Full Program | Thursday | Friday | Saturday | All Sessions

SESSION 11: Quantum Tomography
10:15am - 10:45amJohn Gamble, Sandia National Laboratories
Quantum gate set tomography

Abstract. In this talk, I will discuss a recently-proposed framework called "gate set tomography" (GST) for self-consistently characterizing an entire set of quantum logic gates on a black-box quantum device. Until recently, protocols for quantum tomography relied on a pre-existing and perfectly calibrated reference frame for the measurements used to characterize a device. GST eschews this artificial separation entirely, instead characterizing quantum processes, preparations, and measurements concurrently. I will then describe an explicit closed-form protocol for linear-inversion GST, whose reliability is independent of pathologies such as local maxima of the likelihood function. This initial estimate can then be refined using standard likelihood maximization techniques. Finally, I discuss recent experimental implementations of GST for single qubits in both ion traps and electrostatically defined quantum dot systems. This work was supported in part by the Laboratory Directed Research and Development program at Sandia National Laboratories. Sandia National Laboratories is a multi-program laboratory managed and operated by Sandia Corporation, a wholly owned subsidiary of Lockheed Martin Corporation, for the U.S. Department of Energy’s National Nuclear Security Administration under contract DE-AC04-94AL85000.
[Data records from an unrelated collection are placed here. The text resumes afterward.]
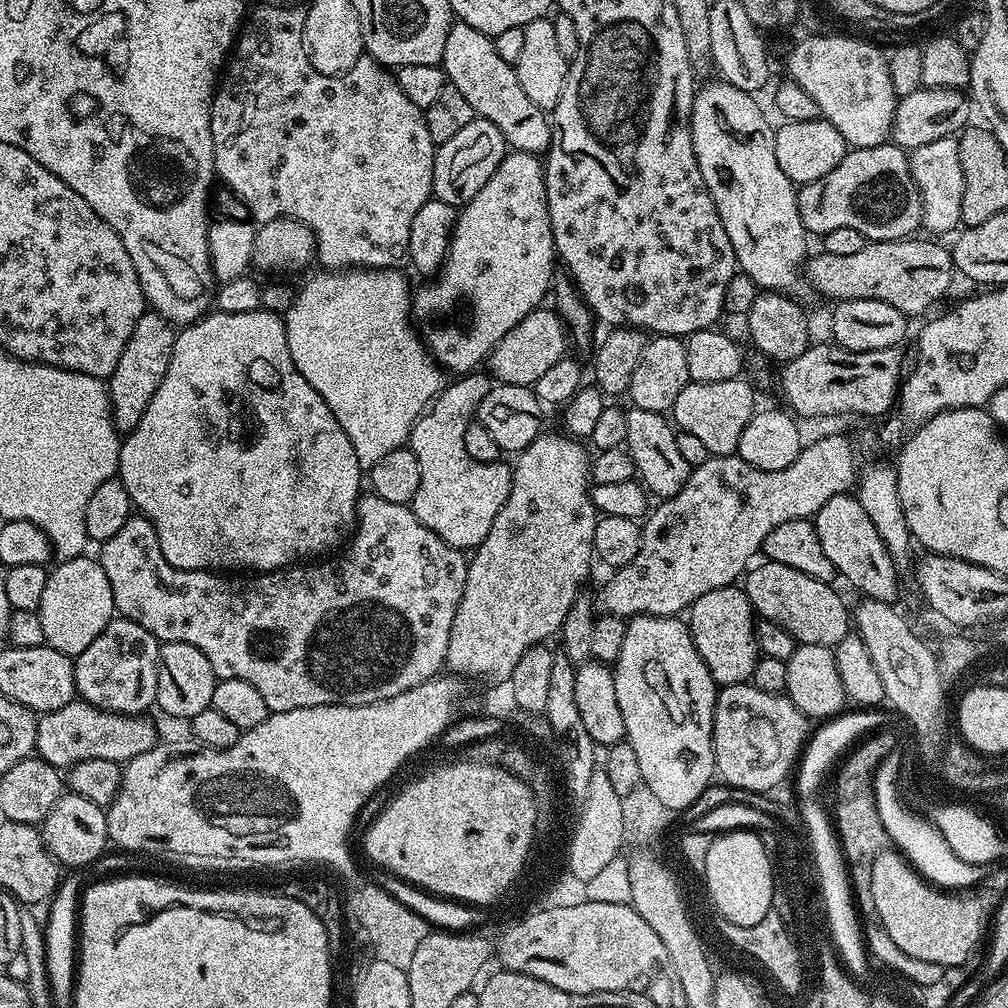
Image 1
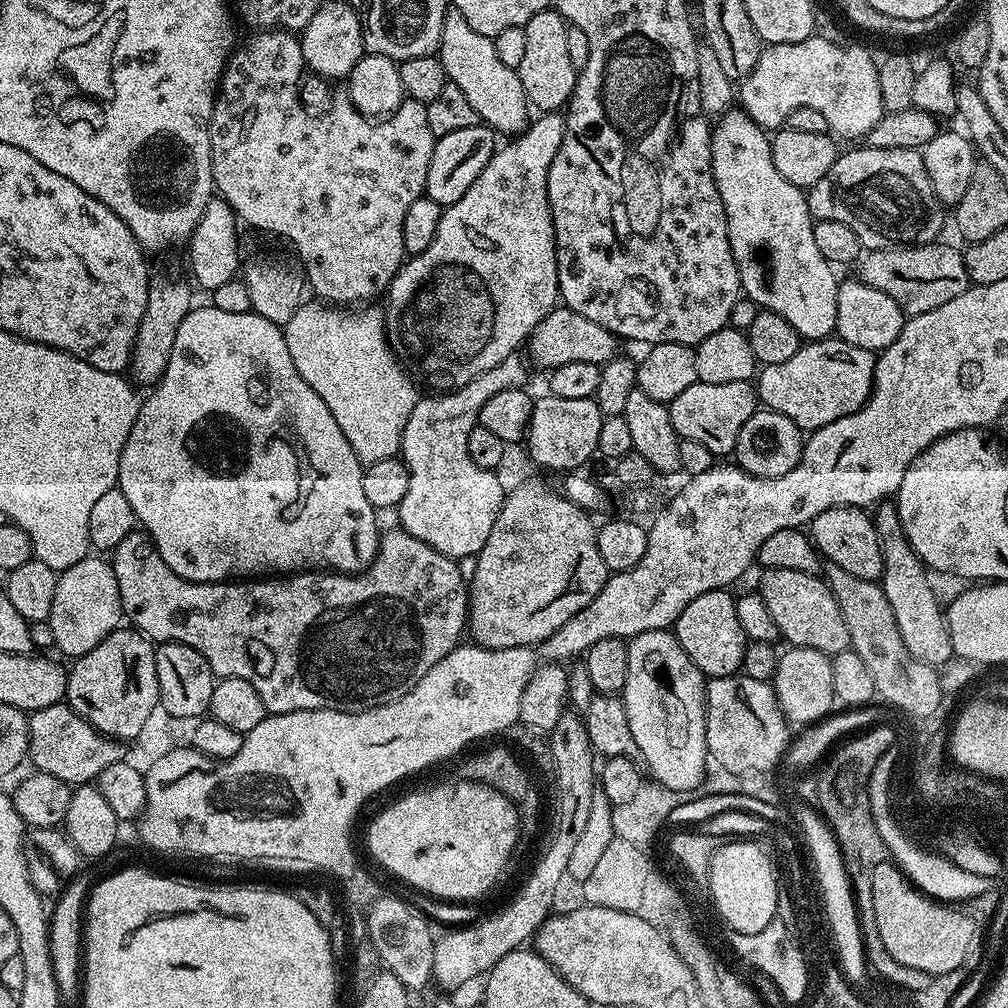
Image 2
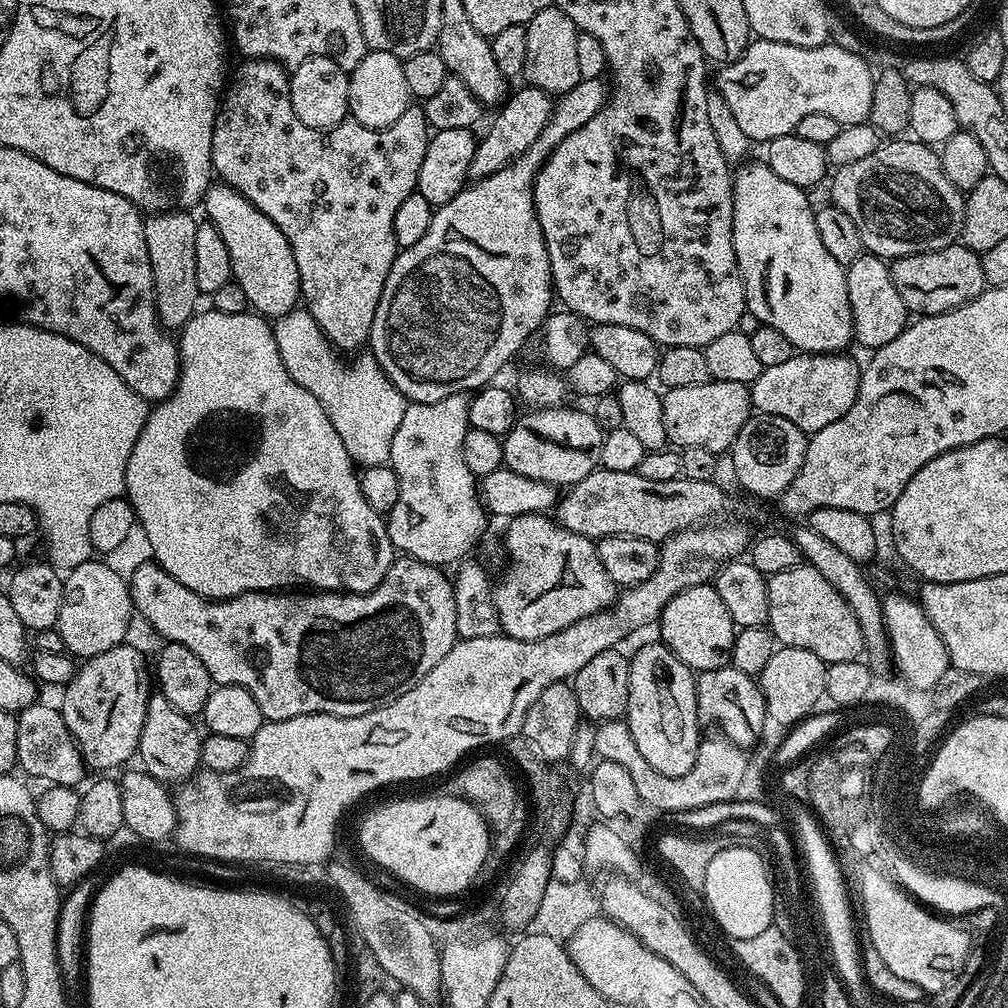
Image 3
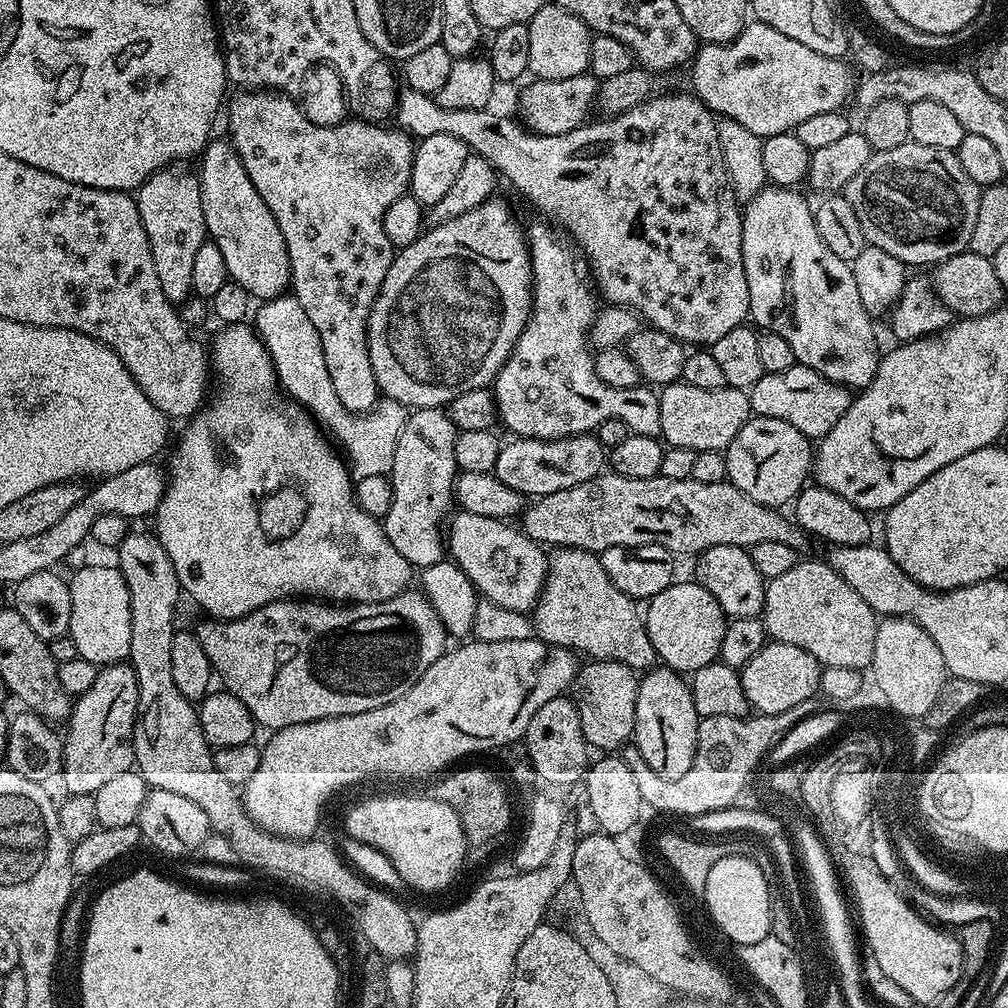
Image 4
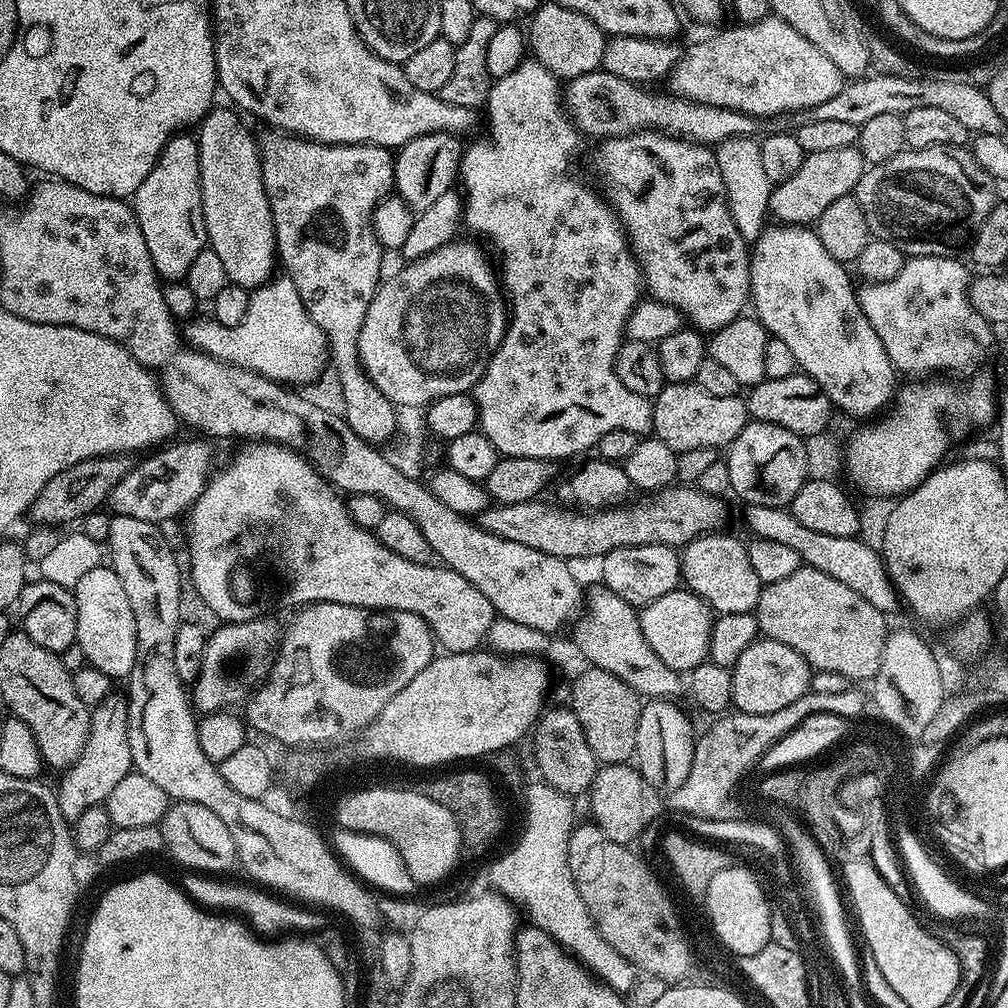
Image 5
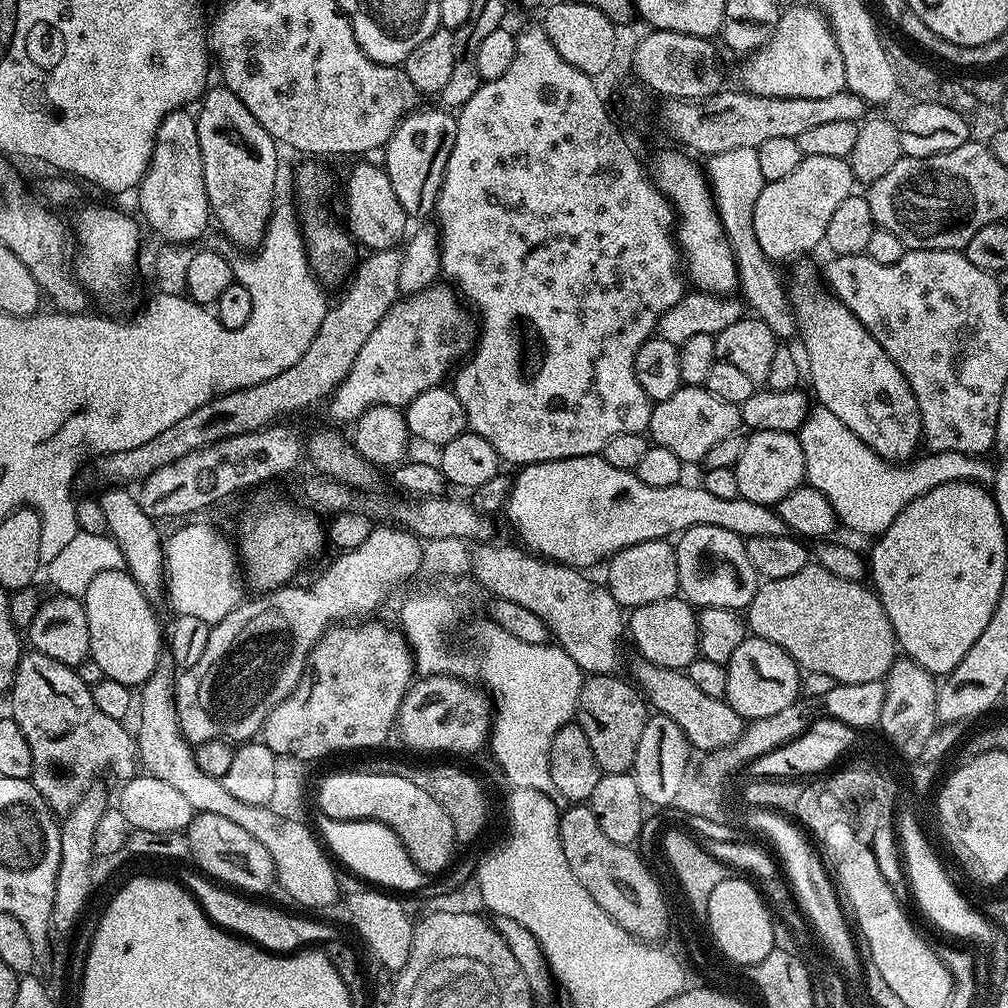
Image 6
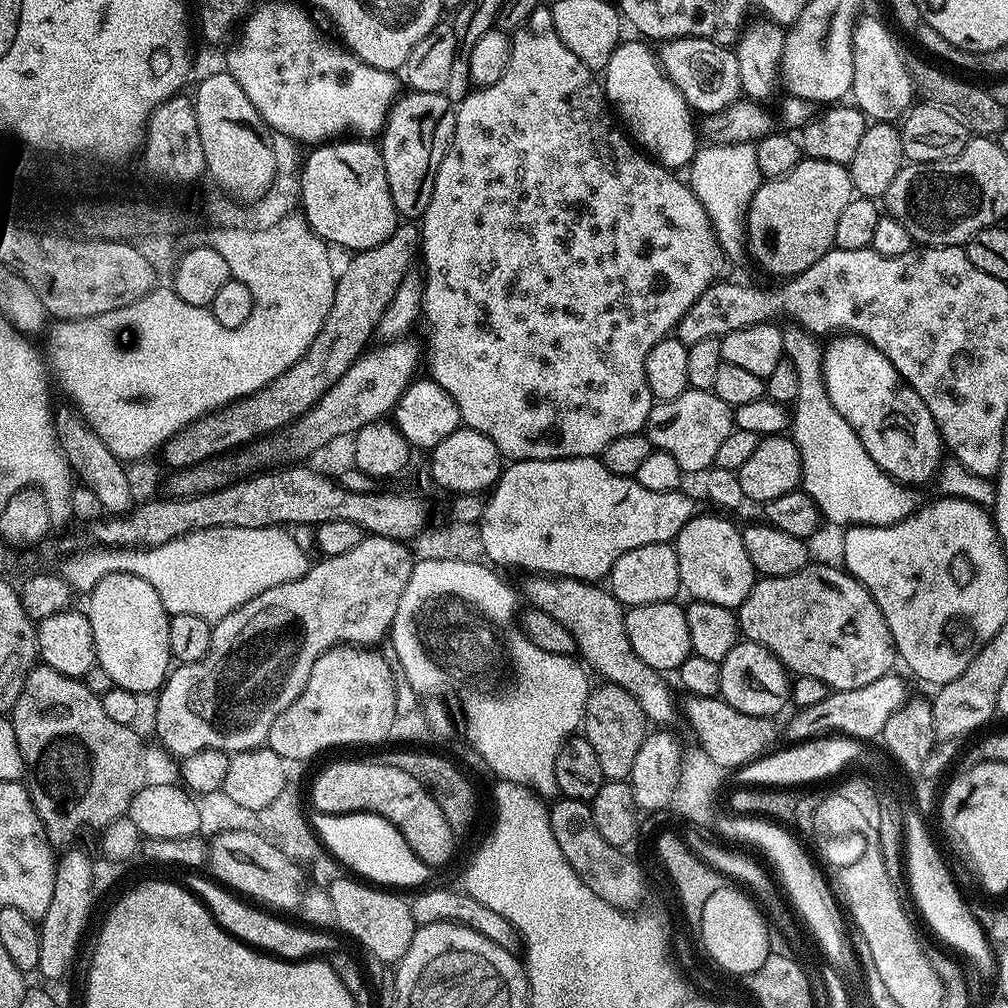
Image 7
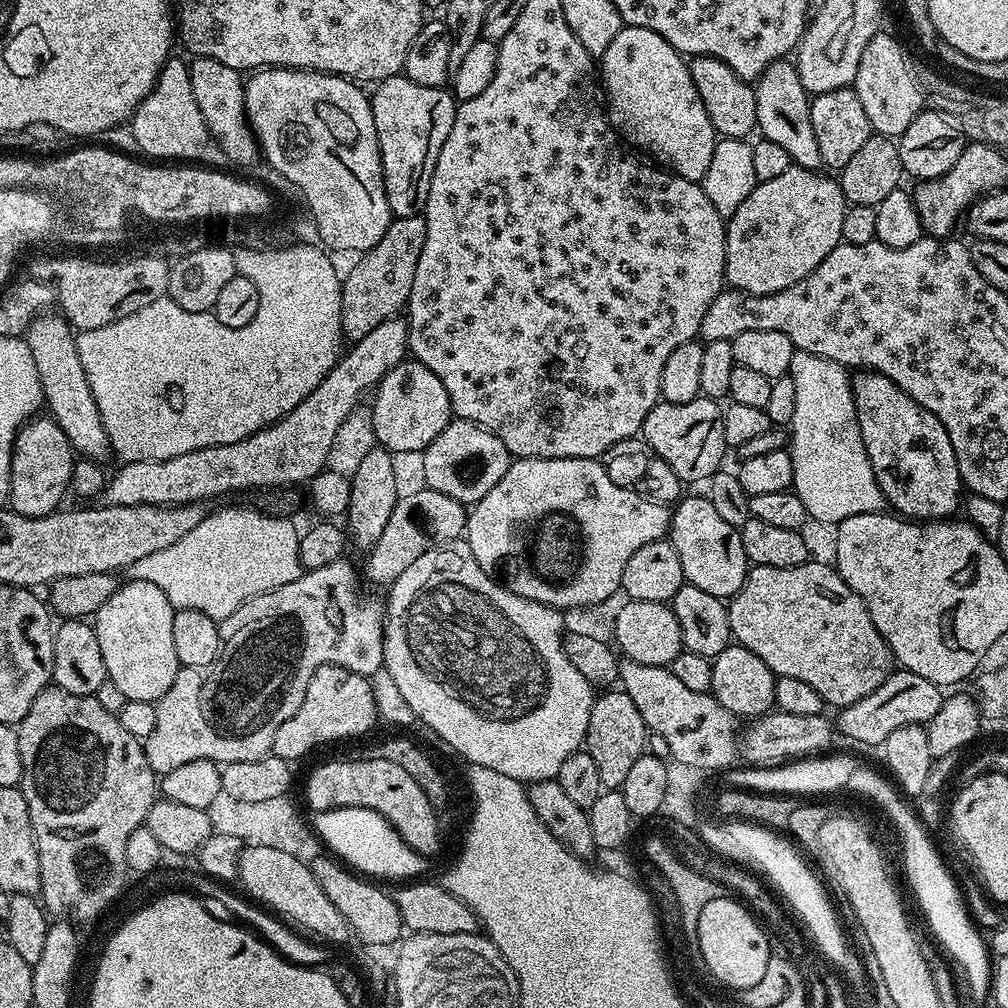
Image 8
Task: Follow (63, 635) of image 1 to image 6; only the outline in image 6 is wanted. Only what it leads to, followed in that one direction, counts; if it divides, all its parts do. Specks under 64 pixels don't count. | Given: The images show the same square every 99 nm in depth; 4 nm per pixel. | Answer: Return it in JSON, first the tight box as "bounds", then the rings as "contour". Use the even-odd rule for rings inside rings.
{"bounds":[82,568,162,686],"contour":[[[124,568],[95,576],[82,599],[86,622],[90,622],[90,659],[102,666],[109,680],[129,686],[144,684],[162,655],[162,628],[160,632],[153,601]]]}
10:45am - 11:15amCarlos Riofrio, Freie Universität Berlin
Tomography of Quantum Fields

Abstract. Understanding the fundamental interactions in many-body physical systems is of great interest in current theoretical and experimental efforts. In particular, continuous many-body systems or fields are exciting because they offer the tools for performing quantum simulations of processes of non-equilibrium, equilibration and thermalization. In this context, the problem of developing tools for identifying and reconstructing the state or some aspect of such systems is needed on a practical level. In this talk, I will present a first approach in that direction and possible applications for reconstructing quantum fields from low order correlation functions readily measurable in current experiments. We concentrate on one dimensional systems with spatially limited entanglement which are well described by the continuous matrix product state (cMPS) formalism.

11:15am - 11:45amAmir Kalev, University of New Mexico
Quantum process tomography of near-unitary maps

Abstract. We study the problem of quantum process tomography given the prior information that the implemented map is near to a unitary map on a d-dimensional Hilbert space. In particular, we show that a perfect unitary map is completely characterized by a minimum of d^2 + d measurement outcomes. This contrasts with the d^4 measurement outcomes required in general. To achieve this lower bound, one must probe the system with a particular set of d states in a particular order. This order exploits unitarity but does not assume any other structure of the map. We further numerically study the behaviors of two of compressed sensing estimators based on correct or faulty prior information caused by noise. The results show two important features: (1) When we have accurate prior information, one can drastically reduce the required data needed; (2) Different estimators applied to the same data are sensitive to different types of noise. The estimators could, therefore, be used as indicators of particular error models and to validate the use of prior assumptions for compressed sensing quantum process tomography. Finally, we consider the more general case of noisy quantum maps, with a low level of noise. Our study indicates that transforming to the interaction picture, where the noiseless map is represented by a diagonal operator, can provide a useful tool to identify the noise structure. This, in turn, can lead to a substantial reduction in the numerical resources needed to estimate the noisy map.

11:45am - 12:15pmScott Glancy, National Institute of Standards and Technology
Practical and Fast Gaussian State Estimation

Abstract. Many experiments on quantum systems involve the preparation and measurement of Gaussian states of a multi-system continuous variable Hilbert space. Examples include optical and microwave systems involving squeezing and linear interactions and nanomechanical resonators described with second order Hamiltonians. The state space that these systems access is much smaller than the full Hilbert space and can be fully characterized with a 2Nx2N covariance matrix and 2N means vector, where N is the number of individual modes or resonators. We describe here a very simple and fast method for estimating the covariance matrix and means vector from homodyne (or quadrature) measurement data collected at arbitrary phases. The method computes observed means of simple functions of the homodyne (phase, quadrature) pairs, which are easily related to the covariance matrix and means vector. We characterize uncertainty through a parametric bootstrap strategy. Our method is particularly useful for the analysis of large data sets.